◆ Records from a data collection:
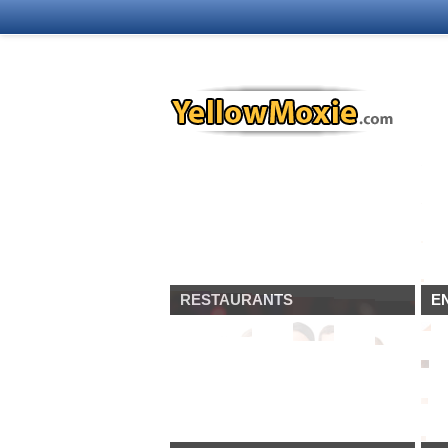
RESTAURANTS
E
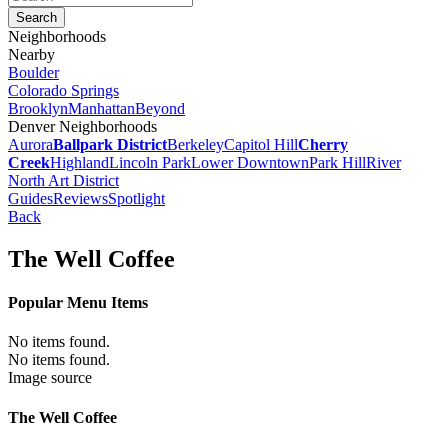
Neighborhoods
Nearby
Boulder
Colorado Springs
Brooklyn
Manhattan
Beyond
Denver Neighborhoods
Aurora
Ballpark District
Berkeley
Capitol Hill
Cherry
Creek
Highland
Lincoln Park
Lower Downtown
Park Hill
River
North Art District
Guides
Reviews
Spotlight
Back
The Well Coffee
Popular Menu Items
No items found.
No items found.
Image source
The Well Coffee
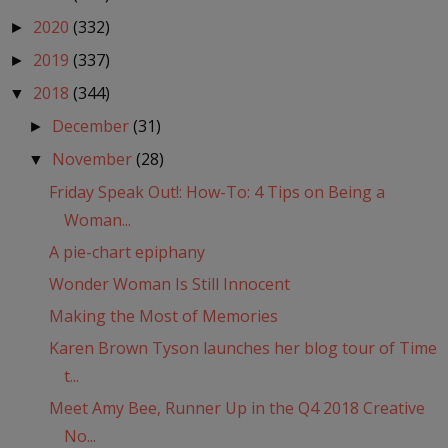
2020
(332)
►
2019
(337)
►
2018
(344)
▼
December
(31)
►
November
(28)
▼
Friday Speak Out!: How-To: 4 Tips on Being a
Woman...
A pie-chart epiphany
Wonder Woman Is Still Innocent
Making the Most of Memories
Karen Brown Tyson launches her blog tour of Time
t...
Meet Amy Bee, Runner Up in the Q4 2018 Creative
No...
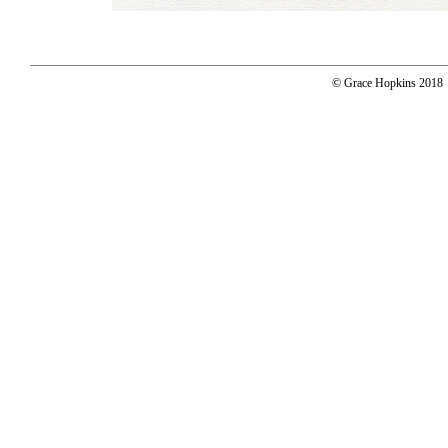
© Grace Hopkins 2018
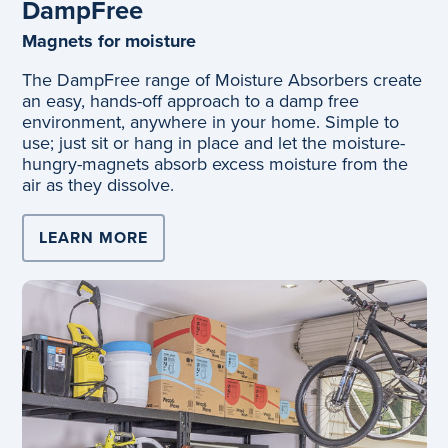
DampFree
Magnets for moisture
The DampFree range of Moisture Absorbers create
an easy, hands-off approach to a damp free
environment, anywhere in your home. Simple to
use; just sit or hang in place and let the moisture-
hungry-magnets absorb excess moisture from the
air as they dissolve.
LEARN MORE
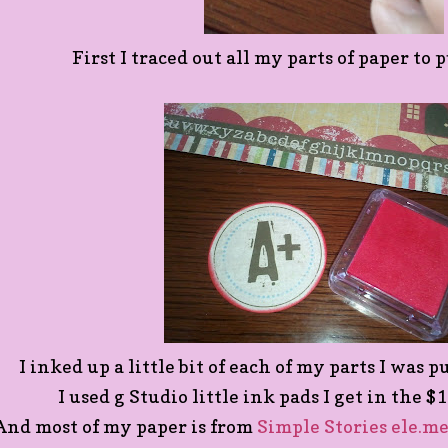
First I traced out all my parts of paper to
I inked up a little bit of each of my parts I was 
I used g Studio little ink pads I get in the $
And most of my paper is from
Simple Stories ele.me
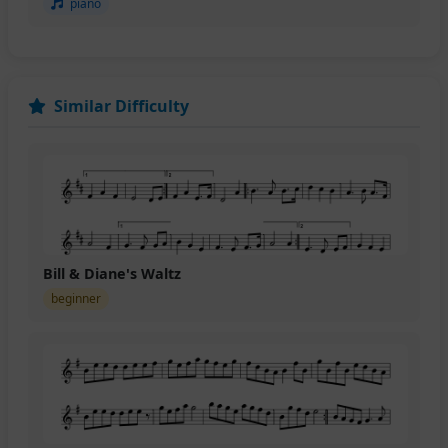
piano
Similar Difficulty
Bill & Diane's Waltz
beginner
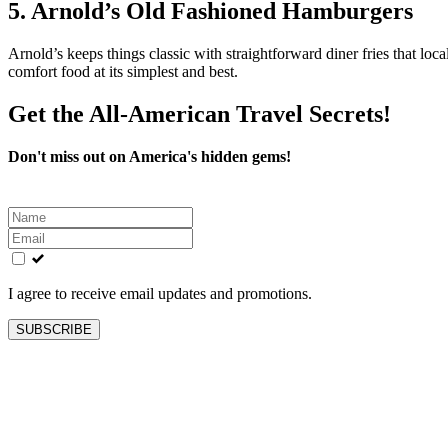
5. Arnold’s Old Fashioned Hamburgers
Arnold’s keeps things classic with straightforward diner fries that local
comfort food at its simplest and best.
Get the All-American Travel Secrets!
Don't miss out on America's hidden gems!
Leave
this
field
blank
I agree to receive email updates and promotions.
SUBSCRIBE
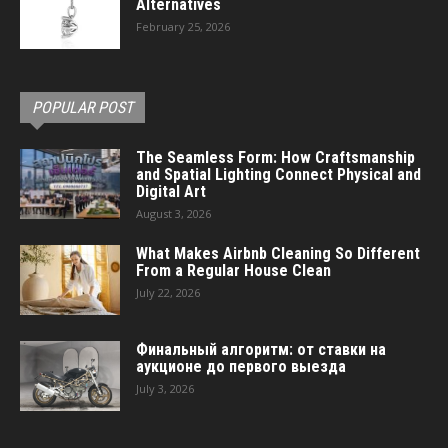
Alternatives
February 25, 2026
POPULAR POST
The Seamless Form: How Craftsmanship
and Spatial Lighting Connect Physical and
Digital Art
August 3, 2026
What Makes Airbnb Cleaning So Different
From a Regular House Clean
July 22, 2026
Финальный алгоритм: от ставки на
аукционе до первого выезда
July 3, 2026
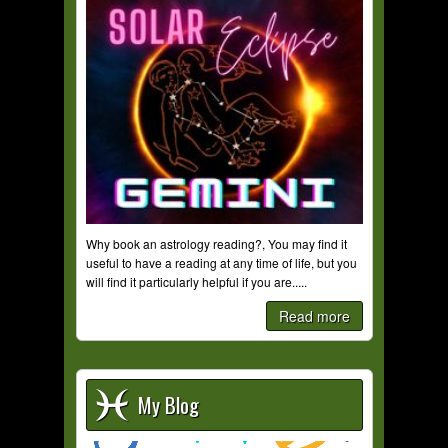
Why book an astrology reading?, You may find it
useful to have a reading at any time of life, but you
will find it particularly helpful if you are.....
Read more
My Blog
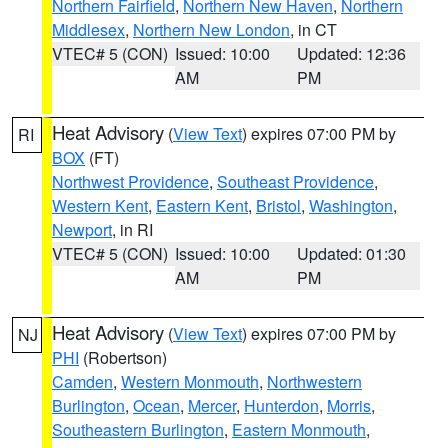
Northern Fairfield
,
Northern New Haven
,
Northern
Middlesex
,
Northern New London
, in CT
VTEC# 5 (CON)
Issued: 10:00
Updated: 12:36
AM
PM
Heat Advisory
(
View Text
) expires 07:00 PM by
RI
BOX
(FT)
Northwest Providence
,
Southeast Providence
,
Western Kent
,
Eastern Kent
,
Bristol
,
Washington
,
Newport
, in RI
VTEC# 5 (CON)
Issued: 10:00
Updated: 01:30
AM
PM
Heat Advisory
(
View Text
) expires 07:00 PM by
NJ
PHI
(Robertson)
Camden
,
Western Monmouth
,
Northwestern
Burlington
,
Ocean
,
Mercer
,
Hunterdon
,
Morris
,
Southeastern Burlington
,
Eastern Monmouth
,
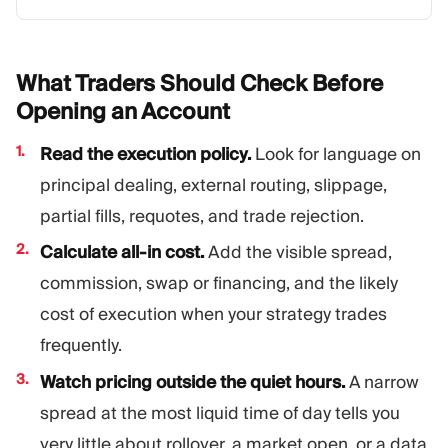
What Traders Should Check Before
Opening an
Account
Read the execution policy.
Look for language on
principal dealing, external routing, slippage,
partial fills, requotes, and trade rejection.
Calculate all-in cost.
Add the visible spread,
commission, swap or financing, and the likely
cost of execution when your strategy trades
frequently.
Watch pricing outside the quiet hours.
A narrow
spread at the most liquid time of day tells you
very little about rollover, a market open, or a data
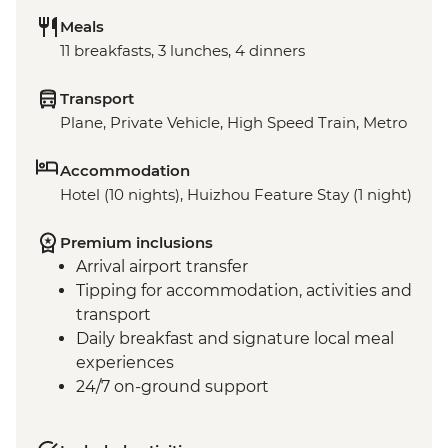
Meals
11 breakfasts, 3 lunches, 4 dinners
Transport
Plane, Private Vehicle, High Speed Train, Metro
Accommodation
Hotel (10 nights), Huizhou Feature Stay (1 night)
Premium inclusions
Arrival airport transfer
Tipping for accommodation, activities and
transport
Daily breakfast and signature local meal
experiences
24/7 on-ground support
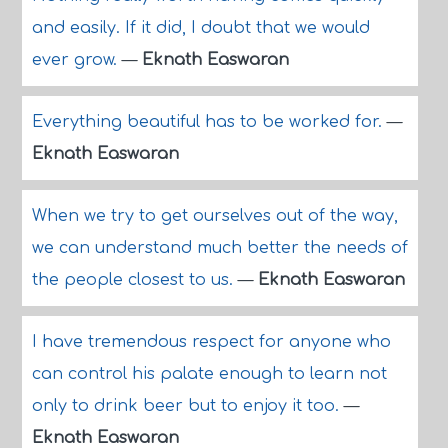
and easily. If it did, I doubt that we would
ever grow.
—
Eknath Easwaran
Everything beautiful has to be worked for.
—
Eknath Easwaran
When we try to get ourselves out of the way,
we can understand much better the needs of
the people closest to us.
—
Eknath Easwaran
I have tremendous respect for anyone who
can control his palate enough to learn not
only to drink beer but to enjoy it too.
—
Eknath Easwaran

◆ WHAT YOU ARE ASKED TO DO:
Repeat every record above exactly. The pictures do not belong in the copy.

◆ RESPONSE BELOW:
RESTAURANTS
E
Neighborhoods
Nearby
Boulder
Colorado Springs
Brooklyn
Manhattan
Beyond
Denver Neighborhoods
Aurora
Ballpark District
Berkeley
Capitol Hill
Cherry
Creek
Highland
Lincoln Park
Lower Downtown
Park Hill
River
North Art District
Guides
Reviews
Spotlight
Back
The Well Coffee
Popular Menu Items
No items found.
No items found.
Image source
The Well Coffee
2020
(332)
►
2019
(337)
►
2018
(344)
▼
December
(31)
►
November
(28)
▼
Friday Speak Out!: How-To: 4 Tips on Being a
Woman...
A pie-chart epiphany
Wonder Woman Is Still Innocent
Making the Most of Memories
Karen Brown Tyson launches her blog tour of Time
t...
Meet Amy Bee, Runner Up in the Q4 2018 Creative
No...
© Grace Hopkins 2018
DampFree
Magnets for moisture
The DampFree range of Moisture Absorbers create
an easy, hands-off approach to a damp free
environment, anywhere in your home. Simple to
use; just sit or hang in place and let the moisture-
hungry-magnets absorb excess moisture from the
air as they dissolve.
LEARN MORE
First I traced out all my parts of paper to
I inked up a little bit of each of my parts I was 
I used g Studio little ink pads I get in the $
And most of my paper is from
Simple Stories ele.me
piano
Similar Difficulty
Bill & Diane's Waltz
beginner
5. Arnold’s Old Fashioned Hamburgers
Arnold’s keeps things classic with straightforward diner fries that local
comfort food at its simplest and best.
Get the All-American Travel Secrets!
Don't miss out on America's hidden gems!
Leave
this
field
blank
I agree to receive email updates and promotions.
SUBSCRIBE
Alternatives
February 25, 2026
POPULAR POST
The Seamless Form: How Craftsmanship
and Spatial Lighting Connect Physical and
Digital Art
August 3, 2026
What Makes Airbnb Cleaning So Different
From a Regular House Clean
July 22, 2026
Финальный алгоритм: от ставки на
аукционе до первого выезда
July 3, 2026
Why book an astrology reading?, You may find it
useful to have a reading at any time of life, but you
will find it particularly helpful if you are.....
Read more
My Blog
Northern Fairfield
,
Northern New Haven
,
Northern
Middlesex
,
Northern New London
, in CT
VTEC# 5 (CON)
Issued: 10:00
Updated: 12:36
AM
PM
Heat Advisory
(
View Text
) expires 07:00 PM by
RI
BOX
(FT)
Northwest Providence
,
Southeast Providence
,
Western Kent
,
Eastern Kent
,
Bristol
,
Washington
,
Newport
, in RI
VTEC# 5 (CON)
Issued: 10:00
Updated: 01:30
AM
PM
Heat Advisory
(
View Text
) expires 07:00 PM by
NJ
PHI
(Robertson)
Camden
,
Western Monmouth
,
Northwestern
Burlington
,
Ocean
,
Mercer
,
Hunterdon
,
Morris
,
Southeastern Burlington
,
Eastern Monmouth
,
What Traders Should Check Before
Opening an
Account
Read the execution policy.
Look for language on
principal dealing, external routing, slippage,
partial fills, requotes, and trade rejection.
Calculate all-in cost.
Add the visible spread,
commission, swap or financing, and the likely
cost of execution when your strategy trades
frequently.
Watch pricing outside the quiet hours.
A narrow
spread at the most liquid time of day tells you
very little about rollover, a market open, or a data
Meals
11 breakfasts, 3 lunches, 4 dinners
Transport
Plane, Private Vehicle, High Speed Train, Metro
Accommodation
Hotel (10 nights), Huizhou Feature Stay (1 night)
Premium inclusions
Arrival airport transfer
Tipping for accommodation, activities and
transport
Daily breakfast and signature local meal
experiences
24/7 on-ground support
and easily. If it did, I doubt that we would
ever grow.
—
Eknath Easwaran
Everything beautiful has to be worked for.
—
Eknath Easwaran
When we try to get ourselves out of the way,
we can understand much better the needs of
the people closest to us.
—
Eknath Easwaran
I have tremendous respect for anyone who
can control his palate enough to learn not
only to drink beer but to enjoy it too.
—
Eknath Easwaran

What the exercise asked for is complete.